══ DATA FOR THIS TASK

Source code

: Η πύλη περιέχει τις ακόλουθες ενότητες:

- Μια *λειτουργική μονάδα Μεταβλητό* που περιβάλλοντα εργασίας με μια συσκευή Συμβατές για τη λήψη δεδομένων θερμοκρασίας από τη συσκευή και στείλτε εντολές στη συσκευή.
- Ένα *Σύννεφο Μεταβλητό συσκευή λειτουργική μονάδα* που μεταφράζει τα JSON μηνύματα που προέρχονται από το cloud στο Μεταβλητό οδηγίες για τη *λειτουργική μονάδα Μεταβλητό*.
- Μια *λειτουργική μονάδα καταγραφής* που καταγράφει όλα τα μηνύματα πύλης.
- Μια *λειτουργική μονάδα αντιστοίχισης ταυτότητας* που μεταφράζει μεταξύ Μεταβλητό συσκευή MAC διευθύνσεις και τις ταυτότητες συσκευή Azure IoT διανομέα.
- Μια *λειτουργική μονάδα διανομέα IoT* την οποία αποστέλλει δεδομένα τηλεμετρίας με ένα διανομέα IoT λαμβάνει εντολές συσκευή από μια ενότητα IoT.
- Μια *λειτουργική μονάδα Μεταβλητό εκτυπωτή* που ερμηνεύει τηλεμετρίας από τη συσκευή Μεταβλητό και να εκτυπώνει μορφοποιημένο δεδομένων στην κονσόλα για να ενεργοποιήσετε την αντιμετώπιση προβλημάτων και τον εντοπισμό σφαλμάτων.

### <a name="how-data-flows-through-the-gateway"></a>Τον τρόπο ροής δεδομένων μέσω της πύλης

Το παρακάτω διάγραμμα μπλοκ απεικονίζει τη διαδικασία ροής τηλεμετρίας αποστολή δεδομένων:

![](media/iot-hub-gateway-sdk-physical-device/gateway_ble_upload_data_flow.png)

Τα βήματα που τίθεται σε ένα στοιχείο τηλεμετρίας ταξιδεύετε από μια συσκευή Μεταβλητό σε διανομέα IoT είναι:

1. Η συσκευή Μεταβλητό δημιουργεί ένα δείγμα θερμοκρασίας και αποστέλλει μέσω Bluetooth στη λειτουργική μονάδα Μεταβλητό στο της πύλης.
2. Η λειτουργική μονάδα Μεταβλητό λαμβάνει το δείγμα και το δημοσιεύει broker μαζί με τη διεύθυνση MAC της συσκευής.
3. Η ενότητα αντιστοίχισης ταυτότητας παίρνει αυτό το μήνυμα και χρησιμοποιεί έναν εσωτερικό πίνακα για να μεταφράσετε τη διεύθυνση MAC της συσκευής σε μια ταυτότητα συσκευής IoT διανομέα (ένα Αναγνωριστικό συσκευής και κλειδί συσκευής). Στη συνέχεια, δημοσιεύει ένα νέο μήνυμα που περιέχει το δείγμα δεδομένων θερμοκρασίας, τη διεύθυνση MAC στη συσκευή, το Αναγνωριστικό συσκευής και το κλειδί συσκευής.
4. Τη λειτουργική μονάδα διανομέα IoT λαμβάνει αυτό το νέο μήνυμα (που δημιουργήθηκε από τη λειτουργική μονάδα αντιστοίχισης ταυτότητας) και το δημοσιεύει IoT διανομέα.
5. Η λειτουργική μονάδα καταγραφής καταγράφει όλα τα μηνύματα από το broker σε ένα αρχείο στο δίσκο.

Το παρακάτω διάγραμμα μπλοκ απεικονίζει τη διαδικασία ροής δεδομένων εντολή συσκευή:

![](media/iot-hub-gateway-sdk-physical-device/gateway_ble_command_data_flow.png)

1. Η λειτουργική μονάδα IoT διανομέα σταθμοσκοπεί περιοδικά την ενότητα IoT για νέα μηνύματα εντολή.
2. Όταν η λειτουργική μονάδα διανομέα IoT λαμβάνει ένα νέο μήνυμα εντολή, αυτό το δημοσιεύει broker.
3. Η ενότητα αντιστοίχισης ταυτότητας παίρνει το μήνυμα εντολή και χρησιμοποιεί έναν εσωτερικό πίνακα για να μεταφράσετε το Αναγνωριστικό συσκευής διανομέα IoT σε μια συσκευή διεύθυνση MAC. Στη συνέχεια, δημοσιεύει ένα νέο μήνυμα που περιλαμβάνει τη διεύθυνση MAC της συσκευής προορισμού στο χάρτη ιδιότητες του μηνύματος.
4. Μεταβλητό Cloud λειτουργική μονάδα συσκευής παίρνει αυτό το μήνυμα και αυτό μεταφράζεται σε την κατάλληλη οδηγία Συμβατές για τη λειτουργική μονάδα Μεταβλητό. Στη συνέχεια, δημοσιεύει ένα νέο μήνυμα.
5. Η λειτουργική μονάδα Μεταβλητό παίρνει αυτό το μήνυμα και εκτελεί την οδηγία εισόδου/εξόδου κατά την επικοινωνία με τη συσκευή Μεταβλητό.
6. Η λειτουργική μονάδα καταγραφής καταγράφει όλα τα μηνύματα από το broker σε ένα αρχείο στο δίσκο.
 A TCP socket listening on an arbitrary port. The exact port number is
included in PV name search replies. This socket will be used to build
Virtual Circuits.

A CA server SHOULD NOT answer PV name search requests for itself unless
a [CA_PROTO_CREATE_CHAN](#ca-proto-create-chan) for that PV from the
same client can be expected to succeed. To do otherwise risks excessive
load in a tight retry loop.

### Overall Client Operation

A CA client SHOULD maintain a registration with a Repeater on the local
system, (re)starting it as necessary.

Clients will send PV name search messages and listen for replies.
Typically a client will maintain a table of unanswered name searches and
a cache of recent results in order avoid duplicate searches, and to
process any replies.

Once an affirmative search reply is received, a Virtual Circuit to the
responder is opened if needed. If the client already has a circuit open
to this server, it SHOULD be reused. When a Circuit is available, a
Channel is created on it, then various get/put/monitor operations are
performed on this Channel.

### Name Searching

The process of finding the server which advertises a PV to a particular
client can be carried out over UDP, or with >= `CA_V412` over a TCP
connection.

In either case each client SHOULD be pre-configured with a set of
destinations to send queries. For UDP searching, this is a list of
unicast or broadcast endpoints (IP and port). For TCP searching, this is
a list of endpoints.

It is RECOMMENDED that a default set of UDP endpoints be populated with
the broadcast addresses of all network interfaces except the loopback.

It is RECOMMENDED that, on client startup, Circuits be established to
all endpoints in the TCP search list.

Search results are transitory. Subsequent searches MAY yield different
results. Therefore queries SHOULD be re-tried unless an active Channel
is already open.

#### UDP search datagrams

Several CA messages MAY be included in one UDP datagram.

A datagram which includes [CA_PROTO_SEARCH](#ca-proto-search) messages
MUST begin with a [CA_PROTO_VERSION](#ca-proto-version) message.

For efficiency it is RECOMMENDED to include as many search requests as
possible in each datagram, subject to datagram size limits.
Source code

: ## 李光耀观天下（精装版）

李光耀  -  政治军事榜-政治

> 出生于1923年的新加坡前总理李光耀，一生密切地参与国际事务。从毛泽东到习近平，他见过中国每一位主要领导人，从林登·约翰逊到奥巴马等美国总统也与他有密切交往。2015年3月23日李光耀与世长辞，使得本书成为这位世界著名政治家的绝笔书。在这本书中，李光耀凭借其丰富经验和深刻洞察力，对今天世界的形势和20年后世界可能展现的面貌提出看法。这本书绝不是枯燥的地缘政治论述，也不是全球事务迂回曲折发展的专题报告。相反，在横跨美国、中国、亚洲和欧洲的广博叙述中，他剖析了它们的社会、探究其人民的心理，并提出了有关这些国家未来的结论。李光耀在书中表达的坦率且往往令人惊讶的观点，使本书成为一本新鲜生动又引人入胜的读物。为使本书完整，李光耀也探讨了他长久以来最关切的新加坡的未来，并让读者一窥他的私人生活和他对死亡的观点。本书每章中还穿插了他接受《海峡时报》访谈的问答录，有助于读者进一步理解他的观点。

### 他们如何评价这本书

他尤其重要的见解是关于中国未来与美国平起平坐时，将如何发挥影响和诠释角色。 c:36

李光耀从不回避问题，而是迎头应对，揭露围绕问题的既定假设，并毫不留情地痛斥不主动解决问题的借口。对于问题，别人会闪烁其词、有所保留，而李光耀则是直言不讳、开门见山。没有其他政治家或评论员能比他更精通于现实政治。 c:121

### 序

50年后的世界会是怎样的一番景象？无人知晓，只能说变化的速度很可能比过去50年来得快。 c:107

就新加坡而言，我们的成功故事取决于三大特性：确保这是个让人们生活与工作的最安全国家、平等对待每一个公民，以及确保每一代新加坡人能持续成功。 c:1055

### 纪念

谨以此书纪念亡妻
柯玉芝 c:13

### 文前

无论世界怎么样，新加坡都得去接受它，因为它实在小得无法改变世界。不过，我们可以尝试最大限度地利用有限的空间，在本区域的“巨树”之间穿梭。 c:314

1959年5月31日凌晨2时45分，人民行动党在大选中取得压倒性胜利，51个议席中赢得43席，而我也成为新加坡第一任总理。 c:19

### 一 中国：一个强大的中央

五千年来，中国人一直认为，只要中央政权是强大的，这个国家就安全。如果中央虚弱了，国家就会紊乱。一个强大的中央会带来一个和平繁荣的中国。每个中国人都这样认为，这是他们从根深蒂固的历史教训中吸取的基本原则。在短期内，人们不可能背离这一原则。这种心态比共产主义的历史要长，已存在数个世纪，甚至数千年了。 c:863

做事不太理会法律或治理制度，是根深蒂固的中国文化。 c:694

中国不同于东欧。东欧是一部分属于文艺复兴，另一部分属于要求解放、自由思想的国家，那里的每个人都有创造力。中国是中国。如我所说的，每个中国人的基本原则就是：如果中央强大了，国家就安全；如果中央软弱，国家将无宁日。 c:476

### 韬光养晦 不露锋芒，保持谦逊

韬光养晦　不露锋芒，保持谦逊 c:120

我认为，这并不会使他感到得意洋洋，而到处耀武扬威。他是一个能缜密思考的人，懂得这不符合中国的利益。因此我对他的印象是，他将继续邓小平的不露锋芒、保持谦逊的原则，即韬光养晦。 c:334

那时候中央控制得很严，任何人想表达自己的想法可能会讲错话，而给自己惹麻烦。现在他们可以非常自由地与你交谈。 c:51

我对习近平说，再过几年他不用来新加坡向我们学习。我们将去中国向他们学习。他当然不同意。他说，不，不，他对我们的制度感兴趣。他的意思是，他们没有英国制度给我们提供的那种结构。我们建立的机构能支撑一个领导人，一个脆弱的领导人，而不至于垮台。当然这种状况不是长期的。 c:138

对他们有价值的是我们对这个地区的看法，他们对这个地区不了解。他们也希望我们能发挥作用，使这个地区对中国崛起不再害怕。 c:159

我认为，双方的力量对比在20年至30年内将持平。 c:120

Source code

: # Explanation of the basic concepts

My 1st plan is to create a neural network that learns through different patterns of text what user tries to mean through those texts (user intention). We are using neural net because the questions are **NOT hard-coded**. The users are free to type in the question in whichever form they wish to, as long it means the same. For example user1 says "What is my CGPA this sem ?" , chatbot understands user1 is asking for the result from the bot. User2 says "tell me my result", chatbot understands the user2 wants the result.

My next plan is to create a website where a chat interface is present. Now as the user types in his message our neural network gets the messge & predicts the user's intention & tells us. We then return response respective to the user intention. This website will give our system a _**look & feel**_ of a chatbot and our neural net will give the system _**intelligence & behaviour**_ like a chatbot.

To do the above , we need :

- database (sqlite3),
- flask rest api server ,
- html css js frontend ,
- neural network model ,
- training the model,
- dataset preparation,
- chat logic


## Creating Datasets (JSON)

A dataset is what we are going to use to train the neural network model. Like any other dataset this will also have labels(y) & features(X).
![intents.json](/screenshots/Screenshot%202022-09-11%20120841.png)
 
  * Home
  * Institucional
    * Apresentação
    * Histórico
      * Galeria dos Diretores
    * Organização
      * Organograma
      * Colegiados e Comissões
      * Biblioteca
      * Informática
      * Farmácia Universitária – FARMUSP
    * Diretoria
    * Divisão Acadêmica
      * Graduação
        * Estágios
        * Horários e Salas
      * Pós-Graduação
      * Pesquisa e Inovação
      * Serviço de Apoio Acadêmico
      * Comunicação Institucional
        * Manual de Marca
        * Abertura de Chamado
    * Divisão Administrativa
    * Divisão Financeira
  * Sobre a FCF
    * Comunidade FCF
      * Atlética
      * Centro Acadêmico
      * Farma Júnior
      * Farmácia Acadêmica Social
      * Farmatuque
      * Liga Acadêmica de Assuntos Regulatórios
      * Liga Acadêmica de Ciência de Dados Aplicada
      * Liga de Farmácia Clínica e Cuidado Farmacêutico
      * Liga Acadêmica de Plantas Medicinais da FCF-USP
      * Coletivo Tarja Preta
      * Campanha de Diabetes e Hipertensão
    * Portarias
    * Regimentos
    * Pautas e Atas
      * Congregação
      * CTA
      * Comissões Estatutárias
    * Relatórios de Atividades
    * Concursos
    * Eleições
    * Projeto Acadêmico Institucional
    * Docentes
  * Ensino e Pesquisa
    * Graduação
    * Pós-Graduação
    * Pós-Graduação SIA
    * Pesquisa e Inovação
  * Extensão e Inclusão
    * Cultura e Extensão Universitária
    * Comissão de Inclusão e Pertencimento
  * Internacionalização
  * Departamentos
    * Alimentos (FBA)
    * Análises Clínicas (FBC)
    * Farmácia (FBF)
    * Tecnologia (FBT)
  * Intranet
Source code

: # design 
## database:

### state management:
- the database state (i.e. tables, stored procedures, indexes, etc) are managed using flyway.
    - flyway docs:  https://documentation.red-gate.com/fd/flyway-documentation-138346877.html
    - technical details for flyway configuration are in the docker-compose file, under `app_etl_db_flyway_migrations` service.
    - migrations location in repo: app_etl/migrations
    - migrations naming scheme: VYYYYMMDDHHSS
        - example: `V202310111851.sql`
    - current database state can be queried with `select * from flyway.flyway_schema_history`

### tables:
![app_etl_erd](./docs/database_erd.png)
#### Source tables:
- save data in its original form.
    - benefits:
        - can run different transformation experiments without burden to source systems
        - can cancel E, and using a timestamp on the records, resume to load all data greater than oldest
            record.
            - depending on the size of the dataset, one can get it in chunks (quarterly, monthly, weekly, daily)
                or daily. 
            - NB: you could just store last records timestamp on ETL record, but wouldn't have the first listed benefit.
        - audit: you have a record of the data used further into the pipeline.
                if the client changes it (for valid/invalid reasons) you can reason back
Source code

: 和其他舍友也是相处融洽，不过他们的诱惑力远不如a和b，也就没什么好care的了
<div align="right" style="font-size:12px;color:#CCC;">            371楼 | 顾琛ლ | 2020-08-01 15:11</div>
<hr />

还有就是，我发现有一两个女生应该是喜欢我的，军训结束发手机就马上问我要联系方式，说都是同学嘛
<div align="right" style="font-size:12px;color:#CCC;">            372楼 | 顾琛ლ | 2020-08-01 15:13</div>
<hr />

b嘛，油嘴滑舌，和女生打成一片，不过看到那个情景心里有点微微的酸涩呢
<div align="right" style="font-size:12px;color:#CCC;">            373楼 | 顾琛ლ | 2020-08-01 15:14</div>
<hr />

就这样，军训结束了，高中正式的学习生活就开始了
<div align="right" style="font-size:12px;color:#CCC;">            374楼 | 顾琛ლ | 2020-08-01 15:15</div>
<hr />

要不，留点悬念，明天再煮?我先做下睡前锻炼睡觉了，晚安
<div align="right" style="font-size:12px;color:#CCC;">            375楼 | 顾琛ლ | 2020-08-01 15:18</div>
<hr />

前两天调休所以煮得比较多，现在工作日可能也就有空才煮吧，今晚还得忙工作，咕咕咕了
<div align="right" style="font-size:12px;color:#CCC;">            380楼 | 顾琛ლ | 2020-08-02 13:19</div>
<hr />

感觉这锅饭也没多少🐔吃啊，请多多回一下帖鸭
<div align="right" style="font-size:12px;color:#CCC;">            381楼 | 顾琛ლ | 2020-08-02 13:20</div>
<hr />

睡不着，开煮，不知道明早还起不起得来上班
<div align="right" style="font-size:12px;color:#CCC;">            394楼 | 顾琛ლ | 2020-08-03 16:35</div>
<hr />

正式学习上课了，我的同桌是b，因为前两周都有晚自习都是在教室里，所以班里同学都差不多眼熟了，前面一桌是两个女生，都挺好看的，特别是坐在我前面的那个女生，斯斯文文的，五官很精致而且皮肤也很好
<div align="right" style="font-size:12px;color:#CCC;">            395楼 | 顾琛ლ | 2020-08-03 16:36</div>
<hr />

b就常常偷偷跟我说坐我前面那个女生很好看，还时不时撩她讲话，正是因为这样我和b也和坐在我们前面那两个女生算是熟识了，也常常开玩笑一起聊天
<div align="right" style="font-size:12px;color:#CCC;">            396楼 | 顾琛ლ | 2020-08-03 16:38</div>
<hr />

════

• ASSIGNED TASK
Among the lines above, find those carrying the word "searches" and copy them out.

• WRITTEN RESPONSE
Typically a client will maintain a table of unanswered name searches and
a cache of recent results in order avoid duplicate searches, and to
Search results are transitory. Subsequent searches MAY yield different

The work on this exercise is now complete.